Hasilnya, produktivitas ternak dan perikanan milik warga binaan meningkat hingga 40 persen, dibanding sebelumnya dengan menggunakan pakan pabrikan.

“Sekarang maggot ini pun harganya menjadi mahal per kilonya itu,” ujar Roy bangga.

Tandang Sabdo, anggota Koramil Ciawi yang menjadi intruktur kegiatan budidaya menambahkan, proses pembuatan ulat maggot terbilang mudah tanpa biaya yang mahal.

“Prosesnya cepat, sebab umurnya dari lalat BSF itu sendiri hanya 14 hari,” kata dia.

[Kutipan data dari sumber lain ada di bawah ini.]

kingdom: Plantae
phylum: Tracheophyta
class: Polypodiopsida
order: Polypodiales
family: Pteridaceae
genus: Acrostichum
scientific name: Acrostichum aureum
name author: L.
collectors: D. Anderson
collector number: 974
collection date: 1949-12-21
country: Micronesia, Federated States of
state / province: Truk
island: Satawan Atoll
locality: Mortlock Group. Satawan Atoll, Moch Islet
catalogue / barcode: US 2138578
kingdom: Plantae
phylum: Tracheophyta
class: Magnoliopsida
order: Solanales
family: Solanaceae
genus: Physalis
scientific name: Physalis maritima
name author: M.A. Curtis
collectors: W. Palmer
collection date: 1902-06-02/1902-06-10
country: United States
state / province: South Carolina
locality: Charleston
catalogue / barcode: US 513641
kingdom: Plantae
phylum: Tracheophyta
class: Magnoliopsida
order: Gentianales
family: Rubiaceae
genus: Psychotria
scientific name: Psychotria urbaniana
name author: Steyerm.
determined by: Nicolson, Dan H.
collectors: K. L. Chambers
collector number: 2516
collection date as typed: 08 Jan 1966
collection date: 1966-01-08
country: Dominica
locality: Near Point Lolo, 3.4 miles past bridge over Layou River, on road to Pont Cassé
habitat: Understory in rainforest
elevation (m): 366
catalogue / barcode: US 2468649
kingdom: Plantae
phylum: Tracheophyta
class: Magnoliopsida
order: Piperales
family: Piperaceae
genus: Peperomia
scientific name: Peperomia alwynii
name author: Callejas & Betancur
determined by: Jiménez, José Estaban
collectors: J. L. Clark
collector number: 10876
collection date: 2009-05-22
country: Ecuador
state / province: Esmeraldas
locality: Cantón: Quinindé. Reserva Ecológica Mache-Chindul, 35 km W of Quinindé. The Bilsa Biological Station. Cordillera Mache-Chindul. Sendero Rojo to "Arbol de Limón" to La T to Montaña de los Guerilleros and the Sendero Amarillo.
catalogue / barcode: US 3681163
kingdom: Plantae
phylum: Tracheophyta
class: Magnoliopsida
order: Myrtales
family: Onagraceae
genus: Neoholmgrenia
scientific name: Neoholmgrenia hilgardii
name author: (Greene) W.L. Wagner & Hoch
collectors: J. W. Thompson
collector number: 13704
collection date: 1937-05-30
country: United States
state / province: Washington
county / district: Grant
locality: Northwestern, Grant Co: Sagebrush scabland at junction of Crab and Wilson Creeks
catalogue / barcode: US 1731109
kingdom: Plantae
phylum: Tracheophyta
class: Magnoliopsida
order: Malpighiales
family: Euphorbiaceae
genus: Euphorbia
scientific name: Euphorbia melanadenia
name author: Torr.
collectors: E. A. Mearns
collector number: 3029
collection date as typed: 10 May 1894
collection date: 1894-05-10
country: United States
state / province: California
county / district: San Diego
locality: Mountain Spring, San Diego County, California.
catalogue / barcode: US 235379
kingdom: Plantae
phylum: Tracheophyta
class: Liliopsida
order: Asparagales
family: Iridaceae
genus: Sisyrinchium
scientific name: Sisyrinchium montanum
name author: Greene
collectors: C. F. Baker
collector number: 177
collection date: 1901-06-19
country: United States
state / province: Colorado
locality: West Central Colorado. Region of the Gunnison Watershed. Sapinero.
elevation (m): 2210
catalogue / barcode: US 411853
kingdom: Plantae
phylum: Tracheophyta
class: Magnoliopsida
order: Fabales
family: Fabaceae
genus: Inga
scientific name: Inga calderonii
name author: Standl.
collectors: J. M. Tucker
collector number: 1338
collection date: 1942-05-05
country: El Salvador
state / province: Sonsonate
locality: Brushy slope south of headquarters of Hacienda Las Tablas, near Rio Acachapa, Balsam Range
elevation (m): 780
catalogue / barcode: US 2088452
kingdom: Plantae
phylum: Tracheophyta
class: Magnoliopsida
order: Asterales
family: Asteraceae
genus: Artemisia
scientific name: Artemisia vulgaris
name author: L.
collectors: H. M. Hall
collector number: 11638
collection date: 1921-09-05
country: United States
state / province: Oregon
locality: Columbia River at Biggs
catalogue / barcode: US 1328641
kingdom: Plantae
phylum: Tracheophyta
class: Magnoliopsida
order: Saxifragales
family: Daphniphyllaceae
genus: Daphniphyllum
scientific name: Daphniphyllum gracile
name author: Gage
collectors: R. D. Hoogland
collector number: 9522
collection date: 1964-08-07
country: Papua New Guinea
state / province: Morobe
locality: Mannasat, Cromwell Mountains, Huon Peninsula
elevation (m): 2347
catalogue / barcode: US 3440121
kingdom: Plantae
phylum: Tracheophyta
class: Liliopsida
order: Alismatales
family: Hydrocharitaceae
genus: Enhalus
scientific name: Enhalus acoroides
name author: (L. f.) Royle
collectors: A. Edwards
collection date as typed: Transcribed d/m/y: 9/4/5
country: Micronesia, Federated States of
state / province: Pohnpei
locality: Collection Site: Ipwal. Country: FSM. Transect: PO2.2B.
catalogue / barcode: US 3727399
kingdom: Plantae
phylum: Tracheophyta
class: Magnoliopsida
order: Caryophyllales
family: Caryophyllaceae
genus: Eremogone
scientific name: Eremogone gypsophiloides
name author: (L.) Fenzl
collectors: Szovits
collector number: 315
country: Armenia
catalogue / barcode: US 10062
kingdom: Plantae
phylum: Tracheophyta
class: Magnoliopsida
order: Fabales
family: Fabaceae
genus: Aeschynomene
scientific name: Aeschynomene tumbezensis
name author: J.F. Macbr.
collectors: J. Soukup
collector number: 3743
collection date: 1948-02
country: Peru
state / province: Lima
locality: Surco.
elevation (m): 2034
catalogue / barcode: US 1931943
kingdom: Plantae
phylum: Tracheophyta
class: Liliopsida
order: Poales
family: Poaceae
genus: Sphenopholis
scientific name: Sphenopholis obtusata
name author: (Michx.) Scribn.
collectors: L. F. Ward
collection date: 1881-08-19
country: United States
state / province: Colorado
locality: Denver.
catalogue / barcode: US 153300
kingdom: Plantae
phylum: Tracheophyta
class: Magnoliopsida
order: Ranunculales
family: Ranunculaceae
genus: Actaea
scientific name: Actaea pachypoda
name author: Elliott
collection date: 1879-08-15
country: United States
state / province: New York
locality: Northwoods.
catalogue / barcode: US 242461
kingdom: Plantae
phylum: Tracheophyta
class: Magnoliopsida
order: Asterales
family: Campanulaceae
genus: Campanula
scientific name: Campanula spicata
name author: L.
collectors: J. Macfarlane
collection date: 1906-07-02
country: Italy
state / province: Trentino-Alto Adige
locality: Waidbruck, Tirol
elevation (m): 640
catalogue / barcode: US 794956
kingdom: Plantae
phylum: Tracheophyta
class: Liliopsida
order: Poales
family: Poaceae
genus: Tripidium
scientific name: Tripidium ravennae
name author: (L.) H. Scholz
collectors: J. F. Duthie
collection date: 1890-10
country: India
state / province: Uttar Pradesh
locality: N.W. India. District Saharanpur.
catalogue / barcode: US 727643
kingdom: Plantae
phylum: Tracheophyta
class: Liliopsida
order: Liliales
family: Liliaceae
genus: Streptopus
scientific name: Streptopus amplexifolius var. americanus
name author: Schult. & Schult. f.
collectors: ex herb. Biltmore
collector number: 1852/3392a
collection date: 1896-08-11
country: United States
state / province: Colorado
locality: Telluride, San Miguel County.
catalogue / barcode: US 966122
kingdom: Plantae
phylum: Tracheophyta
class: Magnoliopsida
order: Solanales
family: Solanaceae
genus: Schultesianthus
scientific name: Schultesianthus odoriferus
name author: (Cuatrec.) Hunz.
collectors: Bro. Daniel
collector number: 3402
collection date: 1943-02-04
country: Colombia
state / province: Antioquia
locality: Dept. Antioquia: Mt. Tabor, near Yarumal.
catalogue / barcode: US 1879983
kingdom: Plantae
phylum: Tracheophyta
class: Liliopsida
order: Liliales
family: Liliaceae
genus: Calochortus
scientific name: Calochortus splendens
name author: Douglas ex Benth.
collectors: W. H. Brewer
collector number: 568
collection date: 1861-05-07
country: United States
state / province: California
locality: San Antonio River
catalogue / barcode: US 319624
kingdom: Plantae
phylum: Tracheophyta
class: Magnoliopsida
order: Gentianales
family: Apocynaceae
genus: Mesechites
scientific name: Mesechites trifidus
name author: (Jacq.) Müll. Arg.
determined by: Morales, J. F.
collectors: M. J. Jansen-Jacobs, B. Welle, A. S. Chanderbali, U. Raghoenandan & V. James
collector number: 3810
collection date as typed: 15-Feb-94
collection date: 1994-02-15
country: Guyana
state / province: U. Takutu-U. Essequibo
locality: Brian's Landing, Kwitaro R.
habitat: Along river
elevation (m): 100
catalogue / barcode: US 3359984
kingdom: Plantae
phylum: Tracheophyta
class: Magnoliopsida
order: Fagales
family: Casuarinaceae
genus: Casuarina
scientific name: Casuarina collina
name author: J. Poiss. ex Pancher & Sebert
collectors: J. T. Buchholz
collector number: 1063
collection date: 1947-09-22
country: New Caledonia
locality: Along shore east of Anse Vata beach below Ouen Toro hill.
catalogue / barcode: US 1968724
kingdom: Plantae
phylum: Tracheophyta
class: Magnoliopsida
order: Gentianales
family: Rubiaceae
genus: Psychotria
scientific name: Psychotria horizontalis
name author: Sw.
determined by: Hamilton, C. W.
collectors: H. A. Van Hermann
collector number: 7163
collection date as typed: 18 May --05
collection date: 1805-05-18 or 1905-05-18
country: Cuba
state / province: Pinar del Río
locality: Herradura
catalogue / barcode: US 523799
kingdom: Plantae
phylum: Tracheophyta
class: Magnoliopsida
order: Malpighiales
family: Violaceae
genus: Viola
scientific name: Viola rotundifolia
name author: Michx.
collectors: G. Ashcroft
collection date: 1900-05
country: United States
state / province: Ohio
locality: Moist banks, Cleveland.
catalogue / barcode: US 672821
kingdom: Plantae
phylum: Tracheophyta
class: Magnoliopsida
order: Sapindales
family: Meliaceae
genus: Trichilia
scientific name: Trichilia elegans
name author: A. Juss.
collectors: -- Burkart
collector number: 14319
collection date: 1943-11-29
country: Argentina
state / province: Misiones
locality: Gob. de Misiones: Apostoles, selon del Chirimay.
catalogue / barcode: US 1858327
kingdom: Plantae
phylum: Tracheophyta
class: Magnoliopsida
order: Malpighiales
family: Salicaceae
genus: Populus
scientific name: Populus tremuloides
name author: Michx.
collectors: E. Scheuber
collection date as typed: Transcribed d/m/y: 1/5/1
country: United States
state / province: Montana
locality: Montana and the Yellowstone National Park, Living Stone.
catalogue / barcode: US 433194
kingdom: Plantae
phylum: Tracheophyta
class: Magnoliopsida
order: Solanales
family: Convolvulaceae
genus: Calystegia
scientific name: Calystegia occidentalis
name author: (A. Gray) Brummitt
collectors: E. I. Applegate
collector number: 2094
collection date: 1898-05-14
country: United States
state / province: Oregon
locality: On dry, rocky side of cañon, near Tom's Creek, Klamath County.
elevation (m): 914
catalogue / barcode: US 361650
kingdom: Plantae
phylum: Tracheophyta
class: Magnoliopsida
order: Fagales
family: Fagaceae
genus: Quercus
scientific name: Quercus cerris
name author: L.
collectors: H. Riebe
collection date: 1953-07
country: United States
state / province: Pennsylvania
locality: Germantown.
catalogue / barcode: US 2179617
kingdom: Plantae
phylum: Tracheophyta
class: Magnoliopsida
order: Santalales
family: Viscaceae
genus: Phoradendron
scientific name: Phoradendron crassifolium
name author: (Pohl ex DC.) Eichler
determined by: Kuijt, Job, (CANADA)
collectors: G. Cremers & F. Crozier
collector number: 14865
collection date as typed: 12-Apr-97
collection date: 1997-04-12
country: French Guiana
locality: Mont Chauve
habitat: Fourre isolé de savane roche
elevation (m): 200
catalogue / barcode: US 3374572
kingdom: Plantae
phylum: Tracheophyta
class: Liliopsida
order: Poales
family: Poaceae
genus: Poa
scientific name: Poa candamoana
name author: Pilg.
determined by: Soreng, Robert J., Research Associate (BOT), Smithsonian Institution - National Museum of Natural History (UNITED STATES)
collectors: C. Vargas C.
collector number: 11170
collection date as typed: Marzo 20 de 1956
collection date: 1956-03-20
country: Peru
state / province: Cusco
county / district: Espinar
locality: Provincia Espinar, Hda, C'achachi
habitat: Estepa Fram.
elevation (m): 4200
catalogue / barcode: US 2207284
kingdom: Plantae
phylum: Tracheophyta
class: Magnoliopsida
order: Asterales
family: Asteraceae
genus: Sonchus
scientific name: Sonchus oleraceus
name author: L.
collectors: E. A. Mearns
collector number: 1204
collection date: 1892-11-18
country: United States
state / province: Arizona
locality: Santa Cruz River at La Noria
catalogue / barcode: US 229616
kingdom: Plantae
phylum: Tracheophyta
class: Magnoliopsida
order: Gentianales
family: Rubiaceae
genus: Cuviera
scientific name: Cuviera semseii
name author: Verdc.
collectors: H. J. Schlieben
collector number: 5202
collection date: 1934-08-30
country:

Diawali dari perkawinan sepasang Black Soldier Fly (BSF) atau istilah lain ‘tentara lalat hitam terbang’, ratusan telur hasil persilangan, kemudian disimpan dalam sebuah kassa atau kapas yang sebelumnya disediakan peternak di dalam kandang BSF.

“Biasanya umurnya telur sekitar sekitar 3 -4 hari,” kata dia.

Setelah itu, telur dipindahkan ke dalam wadah berukuran sedang, yang sebelumnya telah diberikan media tumbuh dari bahan dedak padi.

“Tiga hari kemudian biasanya menjadi larva dan berkembang sendiri menjadi ulat maggot,” ujarnya.

Dalam perkembangannya, ulat dewasa kemudian berubah menjadi ulat hitam, yang kemudian beradaptasi menjadi BSF dewasa, untuk selanjutnya menunggu proses kawin dengan lalat betina.

“Umur jantan itu hanya dua jam setelah menjadi lalat, sementara betina hanya lima jam setelah itu bertelur dan mati, dan begitu selanjutnya,” papar dia.

Tandang menyatakan, penggunaan pakan ulat maggot cukup ampuh dalam meningkatkan produktivitas ternak, terutama itik petelur yang membutuhkan nutrisi tinggi.

“Percobaan awal kami, dari 300 itik petelur yang diberi ulat maggot, ada sekitar 270 ekor yang bertelur setiap hari,” ujar dia.

Selain itik, ulat maggot juga bisa digunakan sebagai pakan lain dalam budidaya perikanan kolam warga. “Atau bisa djuga dipakai sebagai pakan bebek, ayam, entog, ikan gurame dan mujair,” kata dia.

Maggot merupakan larva lalat Black Soldier Fly (BSF) yang kaya nutrisi, cukup potensial dalam meningkatkan produktivitas peternakan dan perikanan. Selain bisa diproduksi dalam waktu singkat, keunggulan lainnya yakni bisa diproduksi menjadi tepung (mag meal), untuk menekan biaya produksi pakan ternak.